▶ **WORK ORDER**:
A faithful copy is required: transcribe each line below exactly, minus the pictures.

▶ **SOURCE MATERIAL**:
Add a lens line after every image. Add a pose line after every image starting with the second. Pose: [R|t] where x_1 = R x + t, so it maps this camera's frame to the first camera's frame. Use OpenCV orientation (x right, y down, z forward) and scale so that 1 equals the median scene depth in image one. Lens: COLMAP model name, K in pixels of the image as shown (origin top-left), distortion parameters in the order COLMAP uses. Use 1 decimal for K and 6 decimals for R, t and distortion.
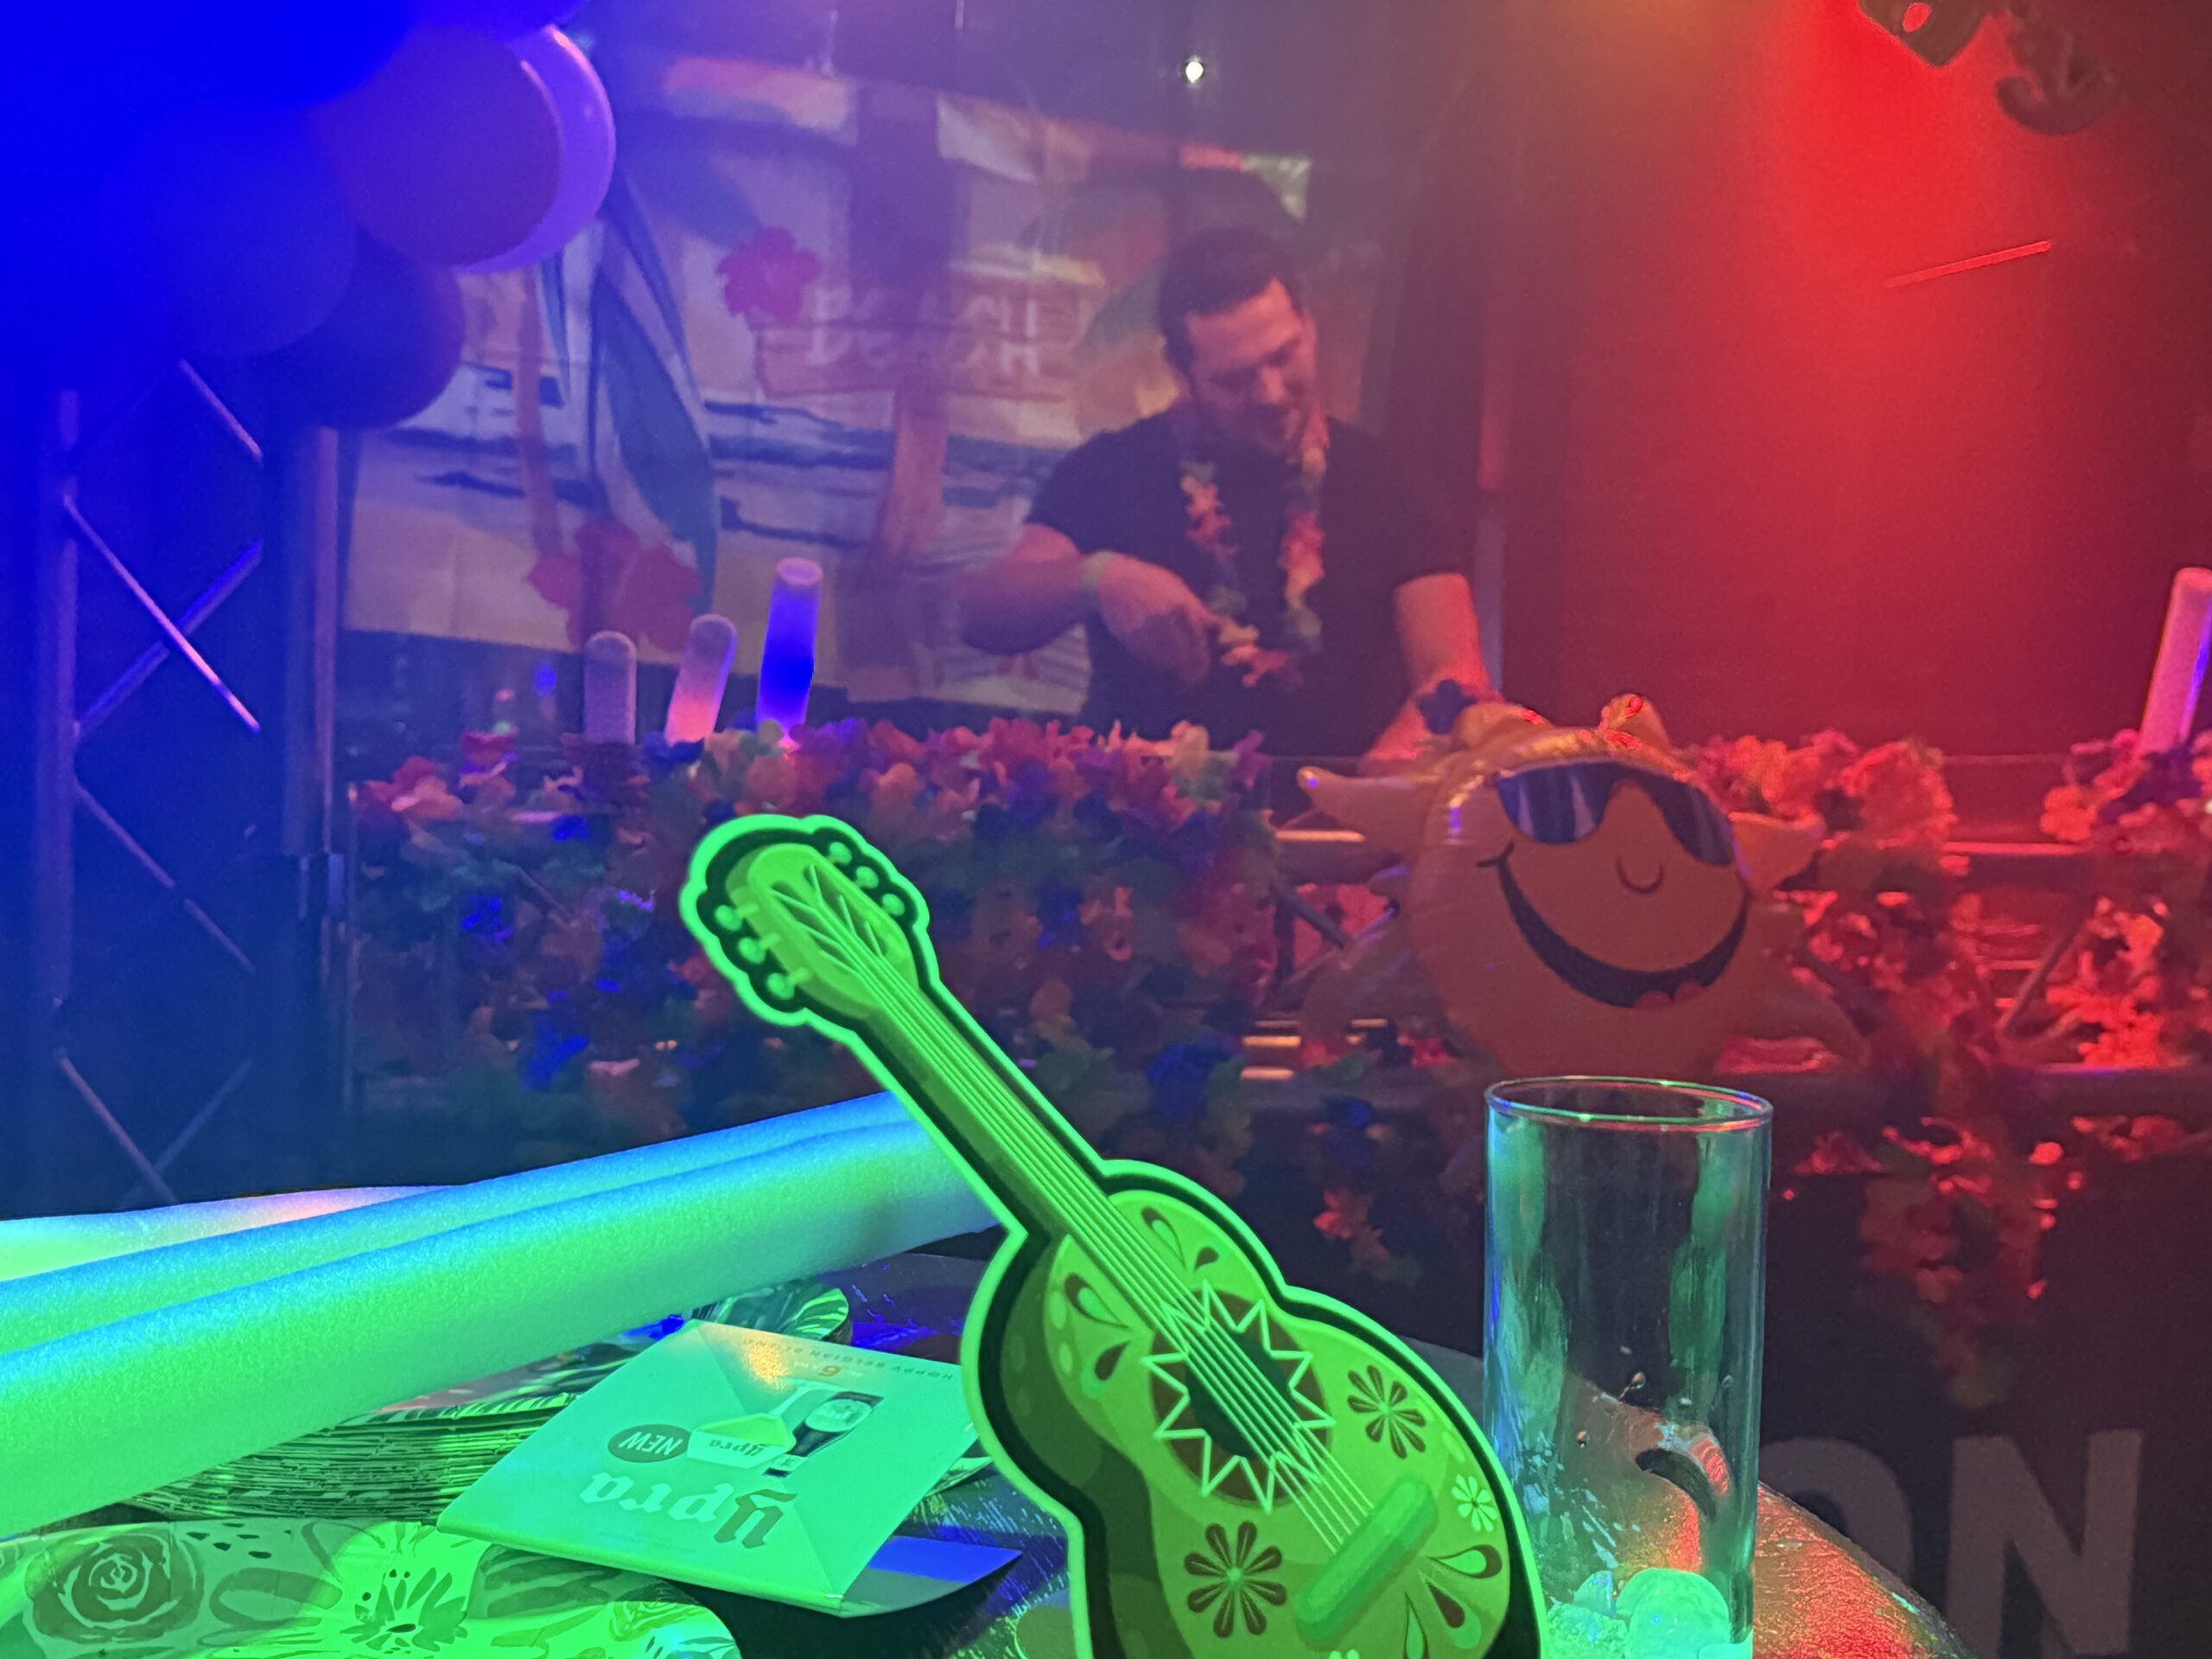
lens RADIAL K [[2862.1, 0, 1106.0], [0, 2862.1, 829.5], [0, 0, 1]] dist [0.131087, -0.008562]
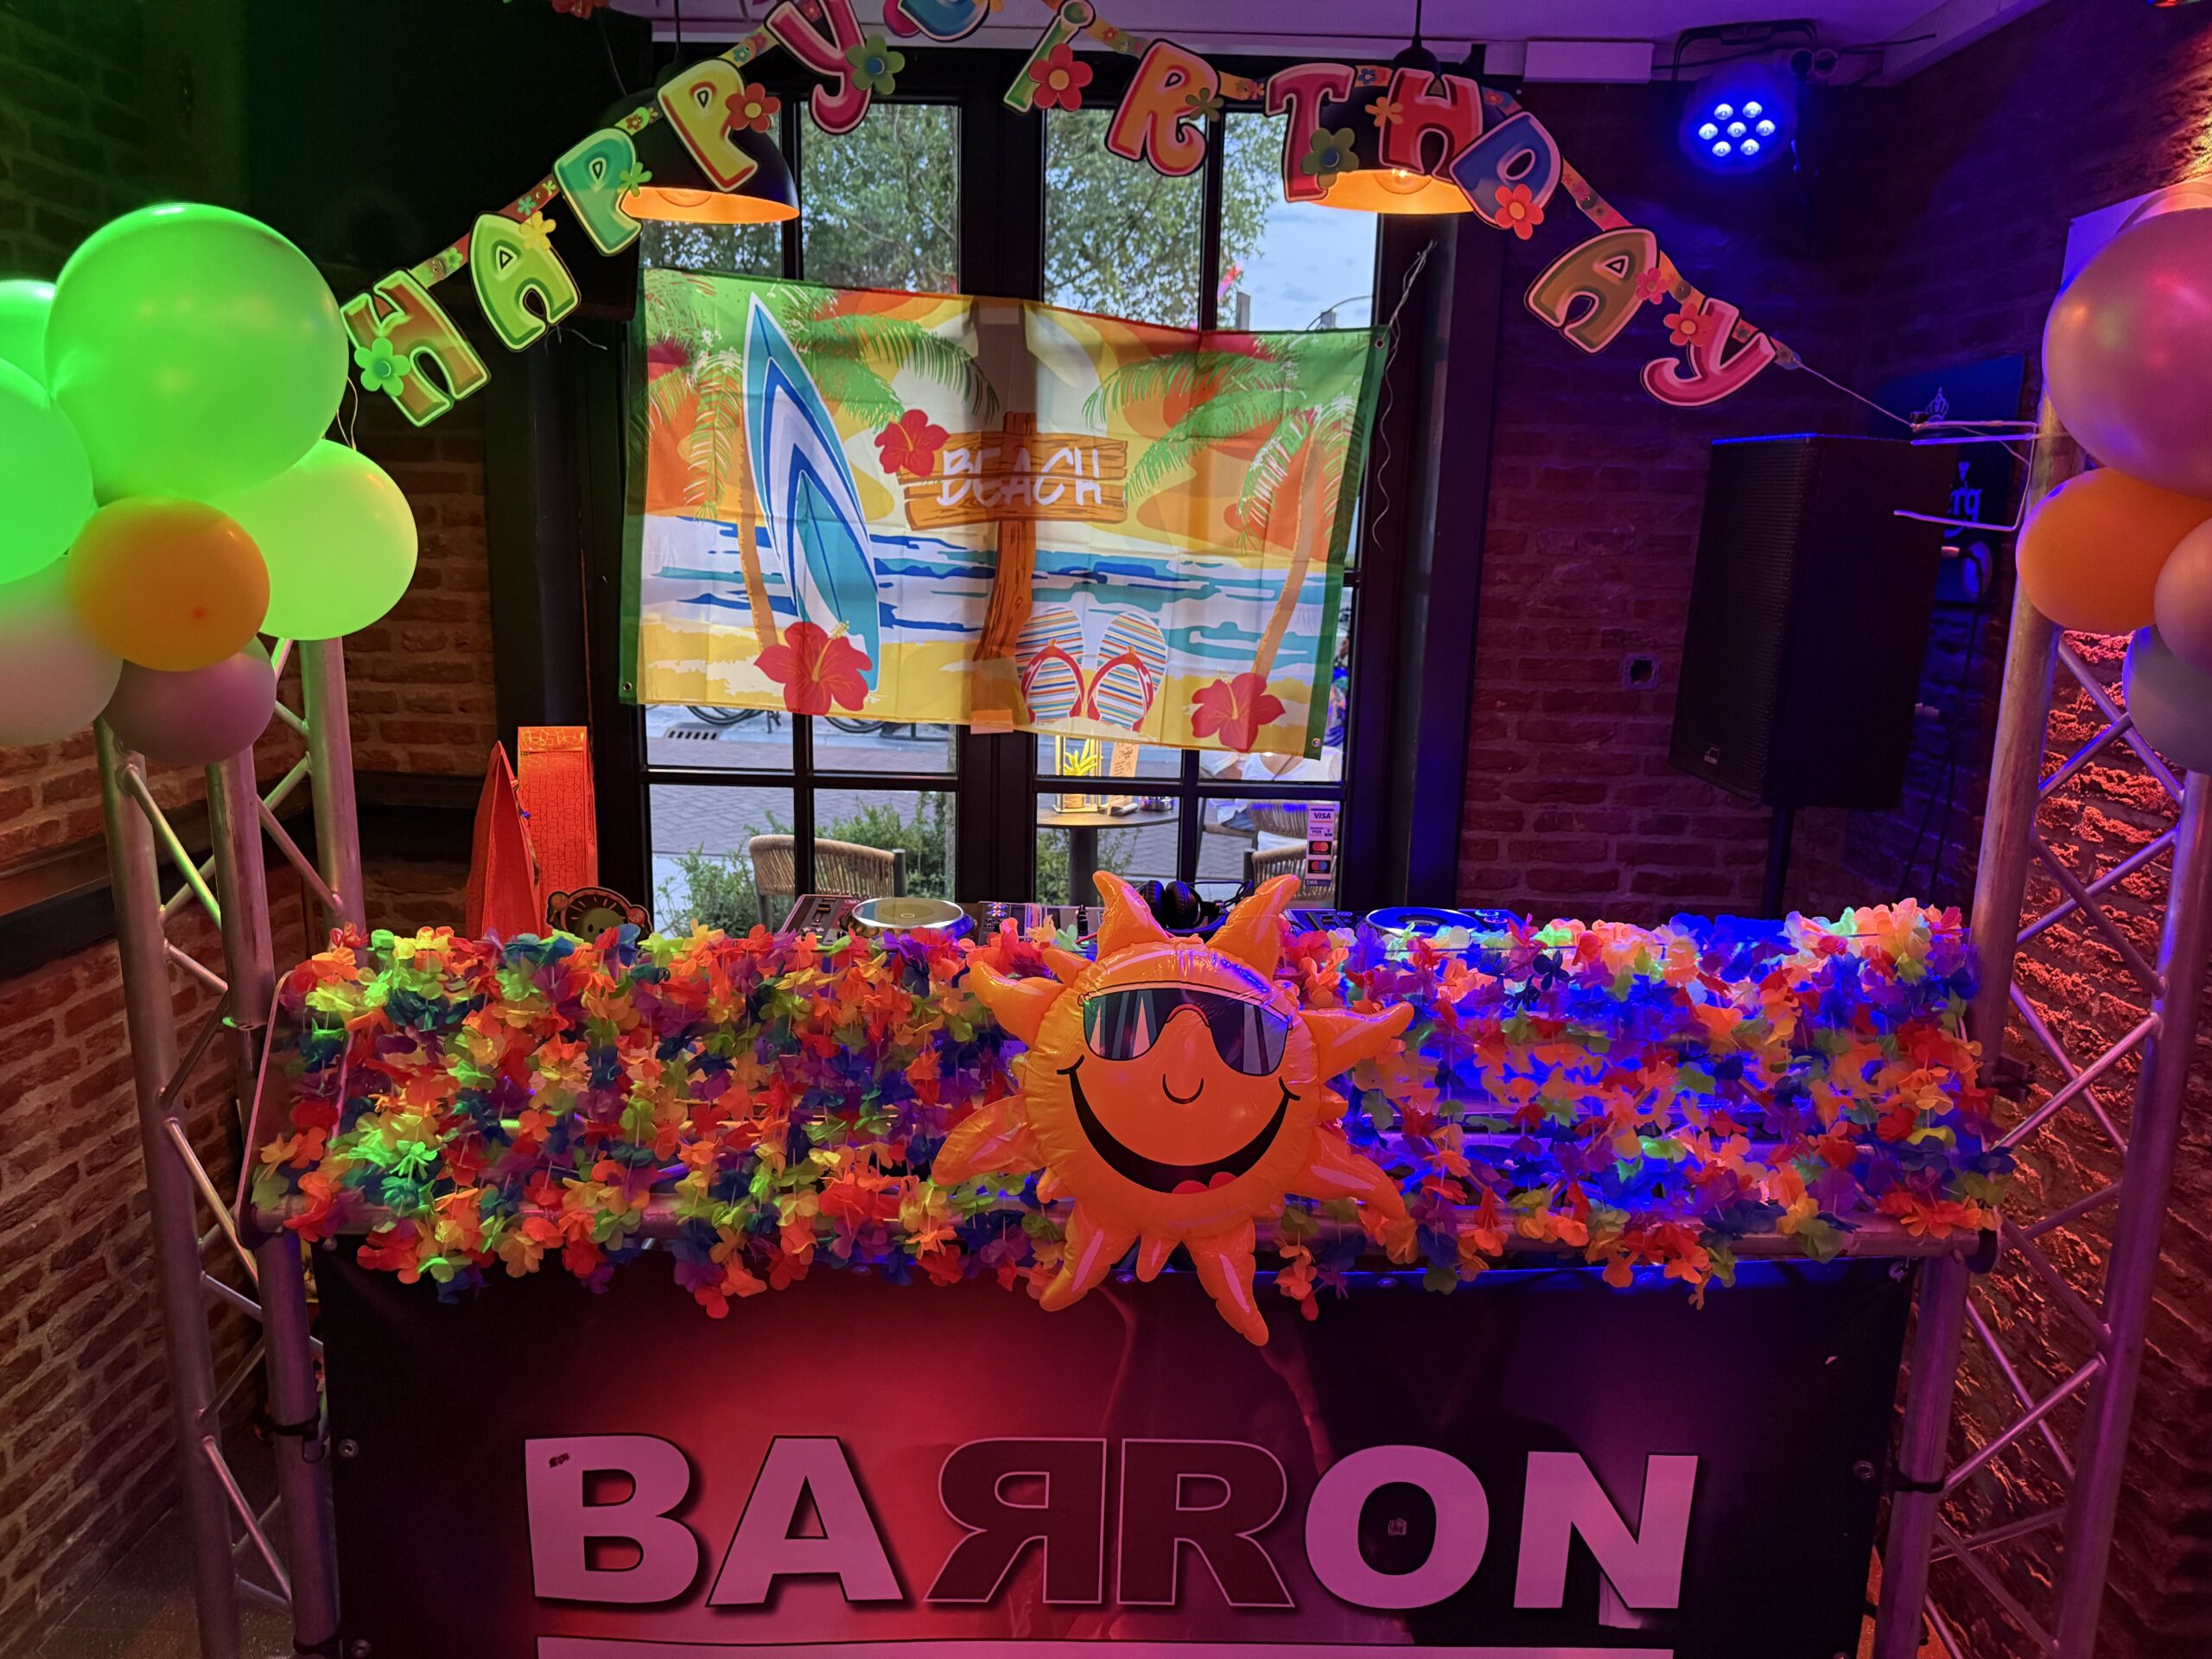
lens RADIAL K [[1677.6, 0, 1109.9], [0, 1677.6, 938.3], [0, 0, 1]] dist [-0.040022, -0.004481]
pose [[0.963480, 0.049256, -0.263211, 0.287254], [0.005698, 0.978944, 0.204052, -0.164763], [0.267720, -0.198099, 0.942912, 0.261884]]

▶ **EXERCISE OUTPUT**:
Add a lens line after every image. Add a pose line after every image starting with the second. Pose: [R|t] where x_1 = R x + t, so it maps this camera's frame to the first camera's frame. Use OpenCV orientation (x right, y down, z forward) and scale so that 1 equals the median scene depth in image one. Lens: COLMAP model name, K in pixels of the image as shown (origin top-left), distortion parameters in the order COLMAP uses. Use 1 decimal for K and 6 decimals for R, t and distortion.
lens RADIAL K [[2862.1, 0, 1106.0], [0, 2862.1, 829.5], [0, 0, 1]] dist [0.131087, -0.008562]
lens RADIAL K [[1677.6, 0, 1109.9], [0, 1677.6, 938.3], [0, 0, 1]] dist [-0.040022, -0.004481]
pose [[0.963480, 0.049256, -0.263211, 0.287254], [0.005698, 0.978944, 0.204052, -0.164763], [0.267720, -0.198099, 0.942912, 0.261884]]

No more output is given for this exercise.